EXERCISE AIM: Extract each line of the data below that contains the word "është". Matching is case-sensitive.

Stored data entries

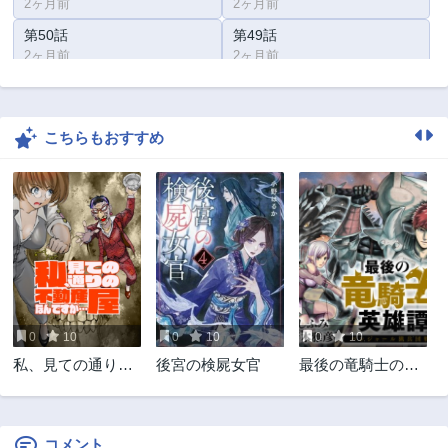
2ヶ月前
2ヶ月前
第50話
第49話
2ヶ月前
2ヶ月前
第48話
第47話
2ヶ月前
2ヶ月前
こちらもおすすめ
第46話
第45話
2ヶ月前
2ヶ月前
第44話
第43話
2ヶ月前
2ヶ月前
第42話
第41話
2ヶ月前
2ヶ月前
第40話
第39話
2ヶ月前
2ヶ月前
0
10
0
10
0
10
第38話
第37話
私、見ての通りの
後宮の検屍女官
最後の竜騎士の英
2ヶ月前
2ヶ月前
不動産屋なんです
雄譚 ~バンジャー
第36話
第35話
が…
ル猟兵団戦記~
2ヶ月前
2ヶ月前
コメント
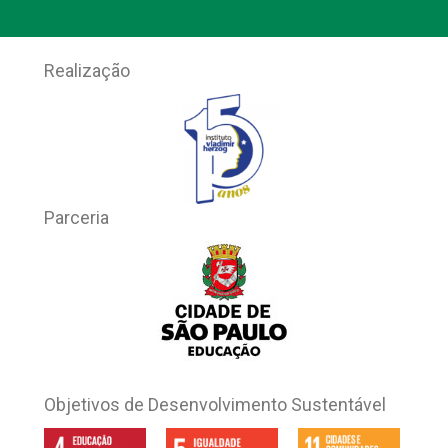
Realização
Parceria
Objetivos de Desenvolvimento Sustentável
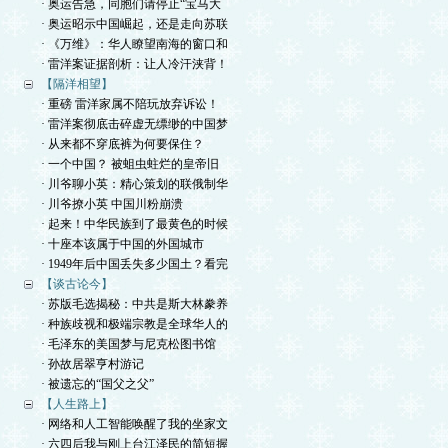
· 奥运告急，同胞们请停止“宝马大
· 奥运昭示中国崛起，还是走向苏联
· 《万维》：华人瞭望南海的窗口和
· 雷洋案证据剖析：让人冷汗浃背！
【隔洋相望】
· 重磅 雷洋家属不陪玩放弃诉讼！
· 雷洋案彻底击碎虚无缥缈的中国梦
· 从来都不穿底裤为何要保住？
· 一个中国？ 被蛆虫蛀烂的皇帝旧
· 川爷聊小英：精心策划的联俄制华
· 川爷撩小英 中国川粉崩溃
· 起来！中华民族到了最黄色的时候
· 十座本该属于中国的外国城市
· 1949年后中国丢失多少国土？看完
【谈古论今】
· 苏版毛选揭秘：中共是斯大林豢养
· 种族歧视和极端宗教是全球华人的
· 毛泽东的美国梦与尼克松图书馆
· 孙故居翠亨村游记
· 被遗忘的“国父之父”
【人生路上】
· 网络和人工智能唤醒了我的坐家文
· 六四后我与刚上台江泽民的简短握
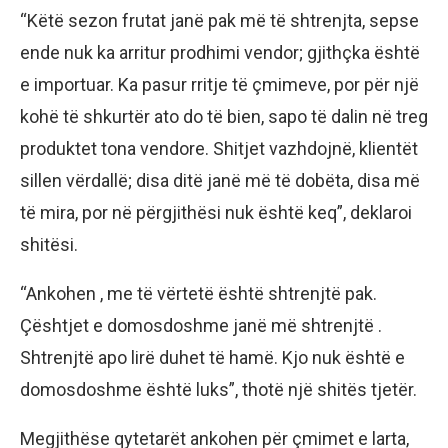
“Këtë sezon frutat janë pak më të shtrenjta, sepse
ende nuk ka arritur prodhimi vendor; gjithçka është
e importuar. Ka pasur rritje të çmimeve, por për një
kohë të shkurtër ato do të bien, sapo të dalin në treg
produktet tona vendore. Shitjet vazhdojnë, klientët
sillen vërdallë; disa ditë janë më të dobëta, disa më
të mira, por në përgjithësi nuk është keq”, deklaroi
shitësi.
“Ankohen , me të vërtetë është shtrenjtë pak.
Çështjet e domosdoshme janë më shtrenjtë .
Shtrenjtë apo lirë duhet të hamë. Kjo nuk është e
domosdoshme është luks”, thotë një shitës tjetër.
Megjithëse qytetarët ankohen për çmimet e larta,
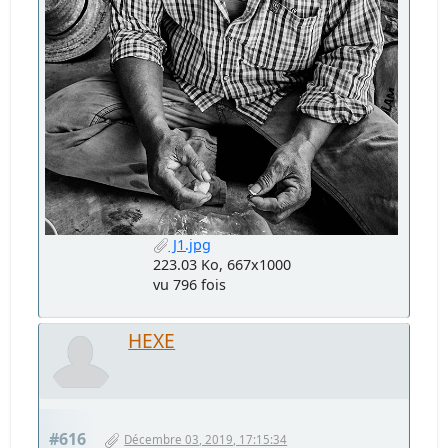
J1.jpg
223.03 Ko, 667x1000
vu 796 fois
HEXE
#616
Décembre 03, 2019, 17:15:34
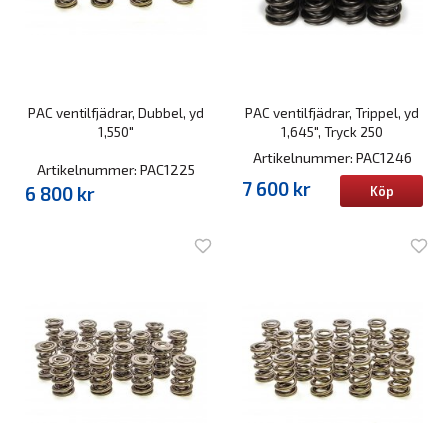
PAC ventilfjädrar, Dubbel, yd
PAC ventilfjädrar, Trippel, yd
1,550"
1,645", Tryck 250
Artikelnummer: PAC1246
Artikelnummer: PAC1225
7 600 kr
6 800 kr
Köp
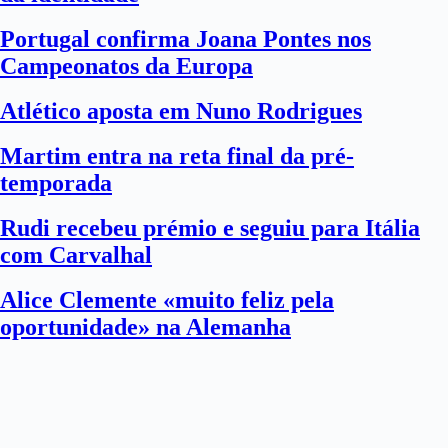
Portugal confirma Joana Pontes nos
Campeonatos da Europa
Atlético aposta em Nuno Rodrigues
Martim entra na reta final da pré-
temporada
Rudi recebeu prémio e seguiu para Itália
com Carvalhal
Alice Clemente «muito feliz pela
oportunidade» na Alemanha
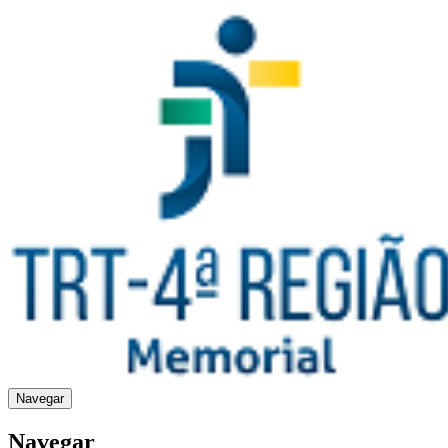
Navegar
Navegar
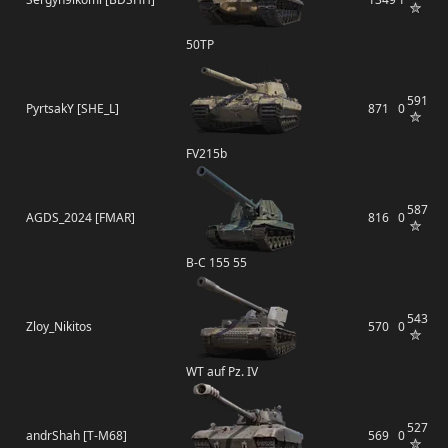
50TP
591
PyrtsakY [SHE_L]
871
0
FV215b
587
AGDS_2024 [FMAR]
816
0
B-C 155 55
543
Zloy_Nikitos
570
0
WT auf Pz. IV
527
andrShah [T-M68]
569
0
--
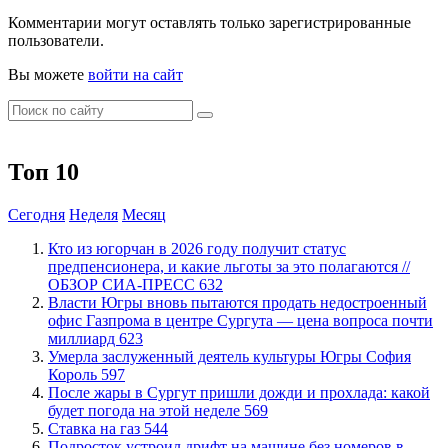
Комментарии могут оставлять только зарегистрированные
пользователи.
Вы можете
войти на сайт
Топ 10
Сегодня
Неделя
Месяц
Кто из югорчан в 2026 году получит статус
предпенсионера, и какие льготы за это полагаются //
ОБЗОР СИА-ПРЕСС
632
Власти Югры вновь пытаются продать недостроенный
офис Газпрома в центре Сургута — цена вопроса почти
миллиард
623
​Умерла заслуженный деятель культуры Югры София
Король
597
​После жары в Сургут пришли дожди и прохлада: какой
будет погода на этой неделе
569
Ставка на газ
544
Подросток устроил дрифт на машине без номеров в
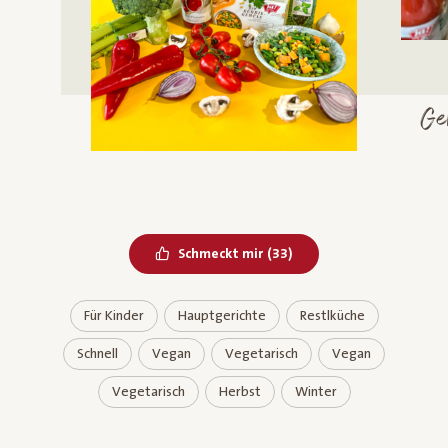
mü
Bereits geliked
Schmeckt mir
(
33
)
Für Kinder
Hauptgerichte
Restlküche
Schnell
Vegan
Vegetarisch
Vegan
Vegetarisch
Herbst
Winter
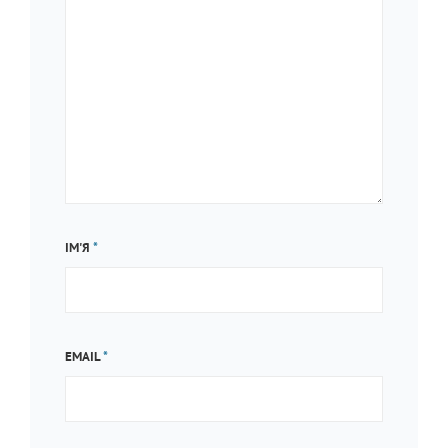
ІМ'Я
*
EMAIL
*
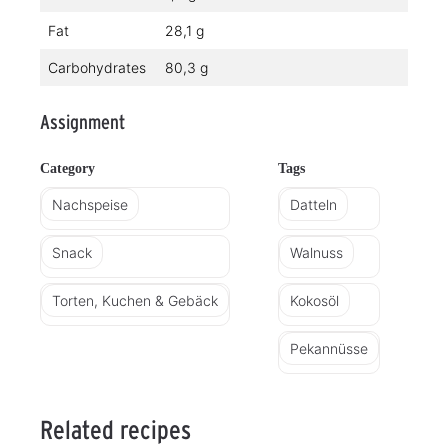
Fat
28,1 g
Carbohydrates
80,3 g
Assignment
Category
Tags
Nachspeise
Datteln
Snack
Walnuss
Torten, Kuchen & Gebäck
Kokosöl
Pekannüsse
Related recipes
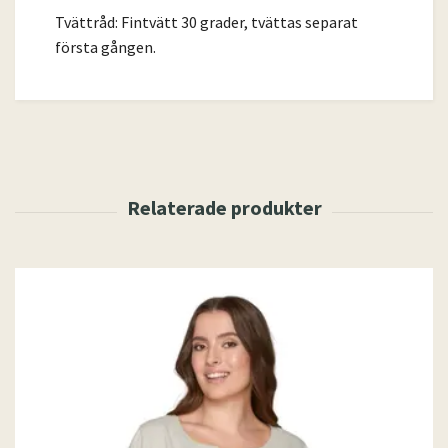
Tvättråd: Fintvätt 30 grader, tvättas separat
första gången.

SOLVED EXERCISE:
ende nuk ka arritur prodhimi vendor; gjithçka është
të mira, por në përgjithësi nuk është keq”, deklaroi
“Ankohen , me të vërtetë është shtrenjtë pak.
Shtrenjtë apo lirë duhet të hamë. Kjo nuk është e
domosdoshme është luks”, thotë një shitës tjetër.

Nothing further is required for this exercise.